If you know D is a diagonal matrix, make use of this information:

using BenchmarkTools, LinearAlgebra, SparseArrays
function diag_sparse_diag(D1::Diagonal, A::AbstractSparseMatrix, D2::Diagonal)
diag1 = D1.diag
diag2 = D2.diag
@assert (length(diag1), length(diag2)) == size(A)
res = similar(A)
rows = rowvals(res)
vals_A = nonzeros(A)
vals_res = nonzeros(res)
@inbounds for col in axes(res, 2)
@simd for k in nzrange(res, col)
row = rows[k]
vals_res[k] = diag1[row] * vals_A[k] * diag2[col]
end
end
res
end
n = 6554063
nvals = 152837785
A = sprandn(n, n, nvals / n ^ 2)
D = Diagonal(randn(n))
D_sparse = sparse(D)
println(D_sparse * A * D_sparse == D * A * D == diag_sparse_diag(D, A, D))
@btime $D_sparse * $A * $D_sparse
@btime $D * $A * $D
@btime diag_sparse_diag($D, $A, $D)

Output:

true
45.017 s (16 allocations: 5.12 GiB)
4.050 s (12 allocations: 4.65 GiB)
2.415 s (6 allocations: 2.33 GiB)

If you are sure that D_sparse is a diagonal matrix, there is no cost on creating a Diagonal matrix using D = Diagonal(nonzeros(D_sparse)). In this case, the sparsity pattern of D_sparse must be exactly diagonal.

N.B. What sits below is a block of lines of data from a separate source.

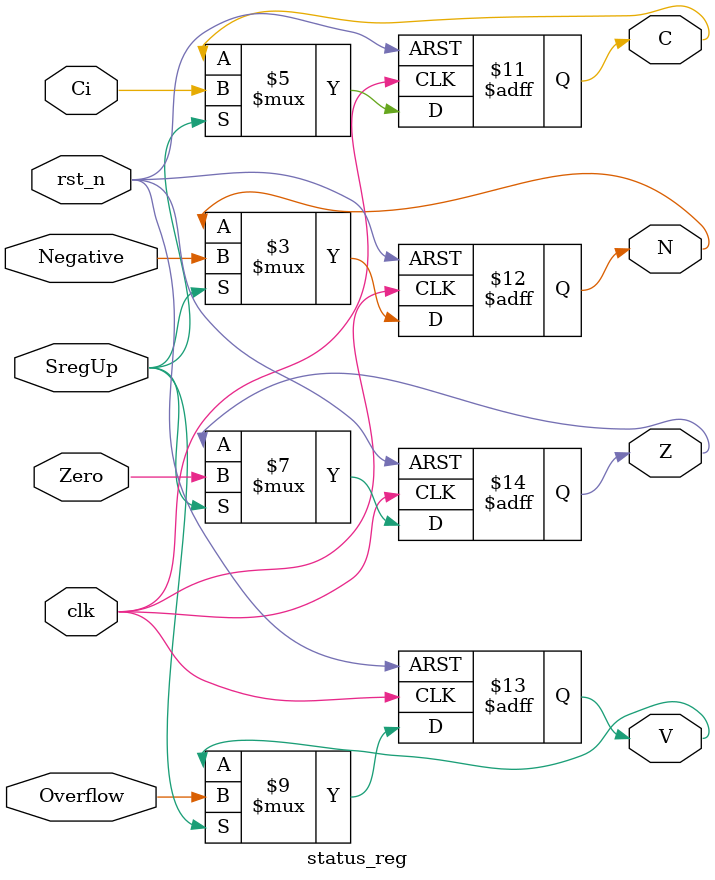
<source format=v>
`timescale 1ns/1ps


//
// Header file
`include "common.vh"

//
// Module
module status_reg(
  clk       ,           
  rst_n     ,       
  Negative  ,      
  Zero      ,  
  Ci        ,    
  Overflow  , 
  SregUp    ,  // Update status register flag
  N         ,  // Negative
  Z         ,  // Zero      
  C         ,  // Carry    
  V            // oVerflow         
  );

  input                           clk       ;              
  input                           rst_n     ;           
  input                           Negative  ;                
  input                           Zero      ;                
  input                           Ci        ;                
  input                           Overflow  ;                
  input                           SregUp    ;                
  output                          N         ;                
  output                          Z         ;                
  output                          C         ;                
  output                          V         ;                

  wire                            clk       ;              
  wire                            rst_n     ;           
  wire                            Negative  ;                
  wire                            Zero      ;                
  wire                            Ci        ;                
  wire                            Overflow  ;                
  wire                            SregUp    ;                
  reg                             N         ;                
  reg                             Z         ;                
  reg                             C         ;                
  reg                             V         ;                

  always @( posedge clk or negedge rst_n ) begin
    if( ~rst_n ) begin
      {N, Z, V, C} <= #1 4'b0000;
    end
    else if( SregUp ) begin
      {N, Z, V, C} <= #1 {Negative, Zero, Overflow, Ci};
    end
  end      













endmodule


</source>
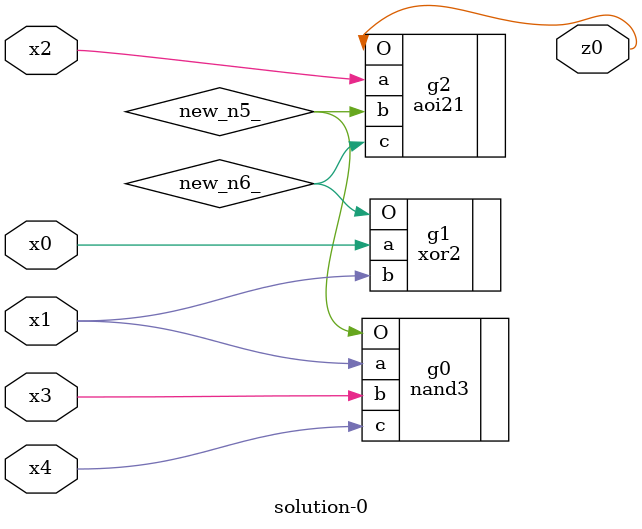
<source format=v>
module \solution-0 (
  x0, x1, x2, x3, x4,
  z0 );
  input x0, x1, x2, x3, x4;
  output z0;
  wire new_n5_, new_n6_;
  nand3  g0(.a(x1), .b(x3), .c(x4), .O(new_n5_));
  xor2  g1(.a(x0), .b(x1), .O(new_n6_));
  aoi21  g2(.a(x2), .b(new_n5_), .c(new_n6_), .O(z0));
endmodule

</source>
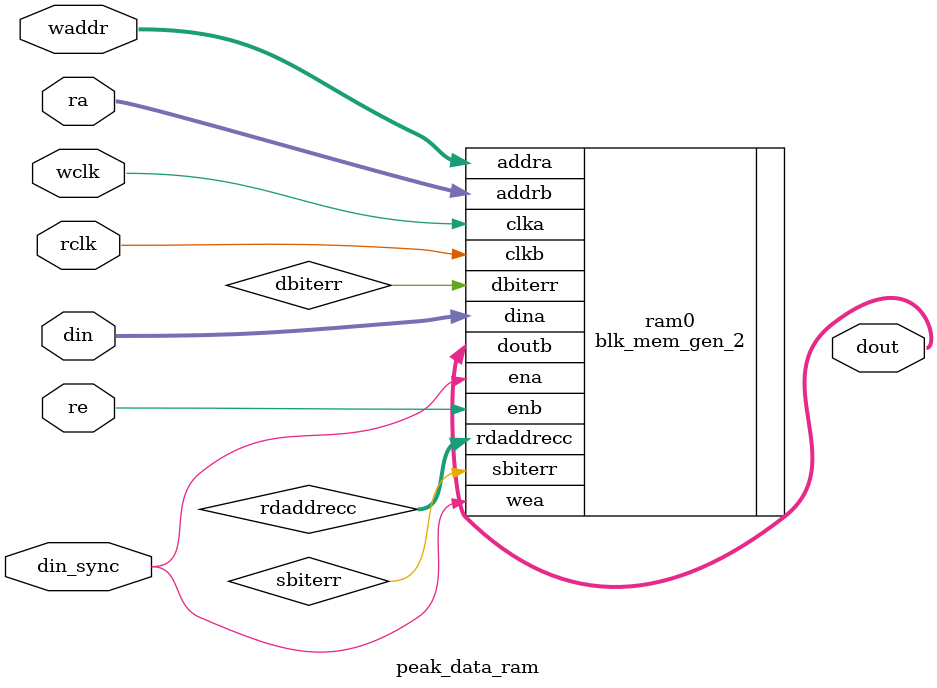
<source format=v>
`timescale 1ns / 1ps

module peak_data_ram(
wclk,
waddr,
din_sync,
din,
rclk,
re,
ra,
dout
    );

input wclk;
input [13:0]waddr;
input din_sync;
input [15:0]din;
input rclk;
input re;
input [13:0]ra;
output [15:0]dout;

wire sbiterr,dbiterr;
wire [13:0]rdaddrecc;

blk_mem_gen_2 ram0(
.clka(wclk),
.ena(din_sync),
.wea(din_sync),
.addra(waddr),
.dina(din),
.clkb(rclk),
.enb(re),
.addrb(ra),
.doutb(dout),
.sbiterr(sbiterr),
.dbiterr(dbiterr),
.rdaddrecc(rdaddrecc)
);

endmodule

</source>
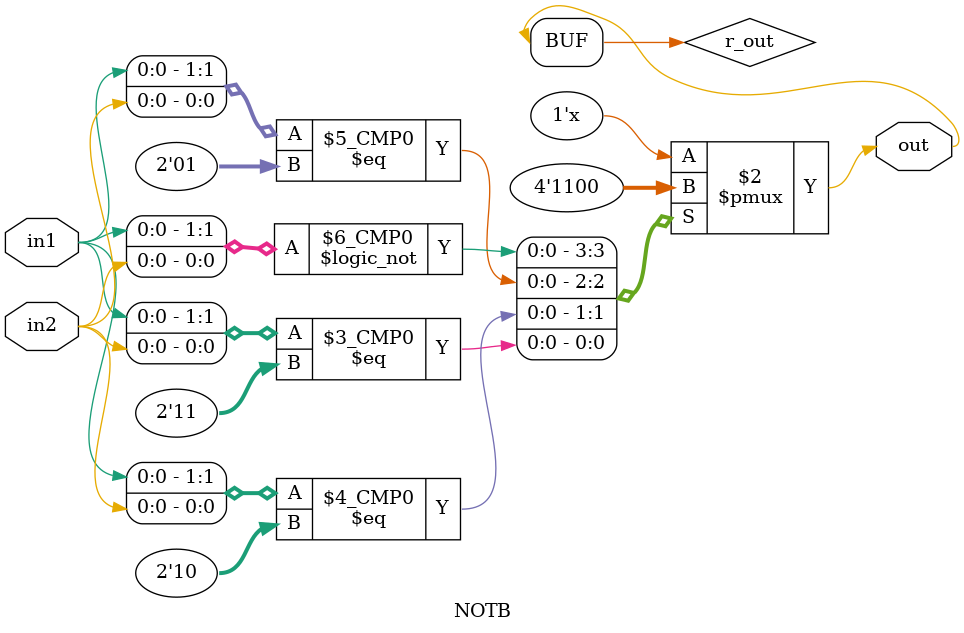
<source format=v>
module NOTB(output out, input in1, in2);
  reg r_out;
  assign out = r_out;
  always@(in1, in2)
    begin
      case({in1,in2})
        2'b00: out = 1'b1;
        2'b01: out = 1'b1;
        2'b10: out = 1'b0;
        2'b11: out = 1'b0;
        default: out = 1'b0;
      endcase
    end
endmodule

</source>
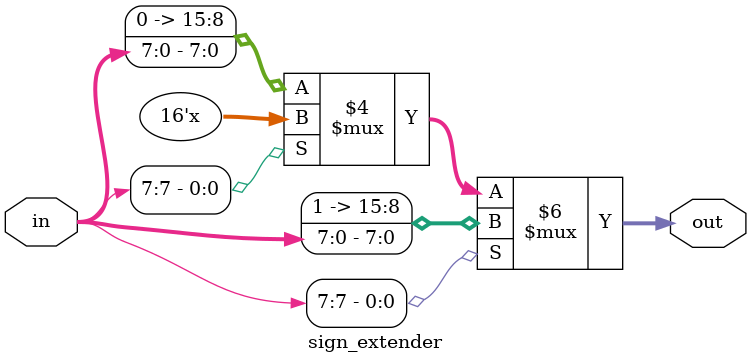
<source format=v>
`timescale 1ns / 1ps
module sign_extender(
    input [7:0] in,
    output reg [15:0] out
    );
	 
	//assign a = in[7];
	always@* begin
		if (in[7] == 0) 
			out <= {8'b00000000, in}; 
		if (in[7] == 1)
			out <= {8'b11111111, in};
	end 
endmodule

</source>
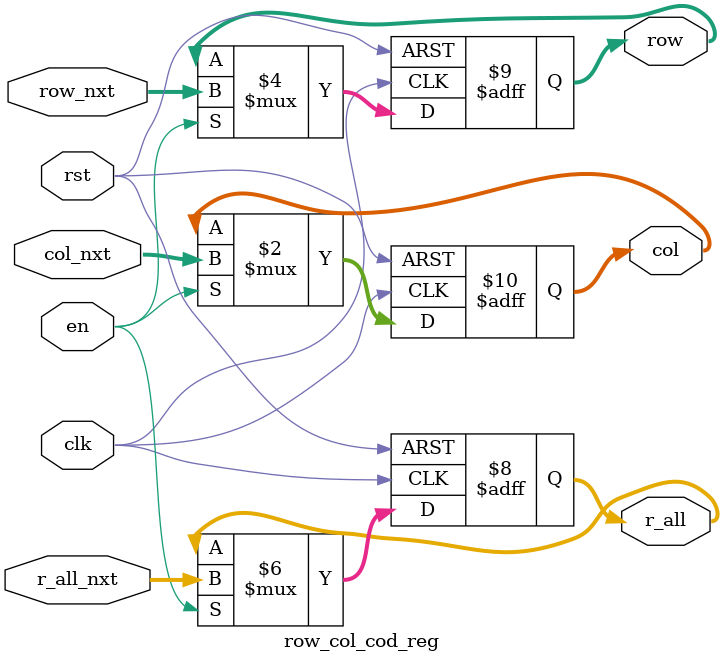
<source format=v>
`timescale 1fs / 1fs

module row_col_cod_reg #(
		     parameter WORD_W = 8,
		     parameter ROW_W = 4, //2^ number of rows = 2^ number of col
			 parameter SIZE = (1<<ROW_W)
		     )
   (
    input 		  rst,
    input 		  en,
    input 		  clk,
	input [SIZE-1:0] r_all_nxt, 
    input [SIZE-1:0] row_nxt,
    input [SIZE-1:0] col_nxt,
    output reg [SIZE-1:0] r_all, 
    output reg [SIZE-1:0] row,
    output reg [SIZE-1:0] col);

   

   always @ (negedge clk, posedge rst) begin 
      if(rst)begin
	 //reset for 16x16 c bank with half on and half off
	 //r_all <= 16'd255;
	 r_all <= 16'd65280;
	 row <= 16'd256;
	 col <= 16'd0;
      end
      else if(en)begin
	 r_all <= r_all_nxt;
	 row <= row_nxt;
	 col <= col_nxt;

      end
   end 

endmodule

</source>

Diagonal is a much more specific structure than SparseMatrix. Specifically, CSC matrices have relatively slow access times. More specifically structured matrix types like Diagonal or Blocked or Banded, will always be faster where applicable (often 10x faster). CSC is what you use when you aren’t lucky enough to have the additional structure.

The output is a sparse matrix with dimension of (6554063, 6554063). I want to sum the output with its transpose but it is very slow. Is there any way to improve this?

@btime out2 = out + sparse(out');
29.954 s (16 allocations: 6.93 GiB)

Don’t use sparse(out') just out'. I benchmark it to be noticeably (although not a ton) faster. The main reason this is slow is that it’s allocating a ton of memory to store the result since out+out' often has 2x more nonzeros than out.

It’s 3x faster. Can you explain why it’s like that? Because "out’ " is not sparse anymore and it is adjoint (which I am not exactly sure if it’s still sparse or full). I am used to MATLAB and in MATLAB sparse is always the fastest.

Julia has lazy adjoints basically ' doesn’t copy data, it just stores the fact that you took the adjoint as part of the type info. As such for sparse matrices, the adjoint preserves sparsity.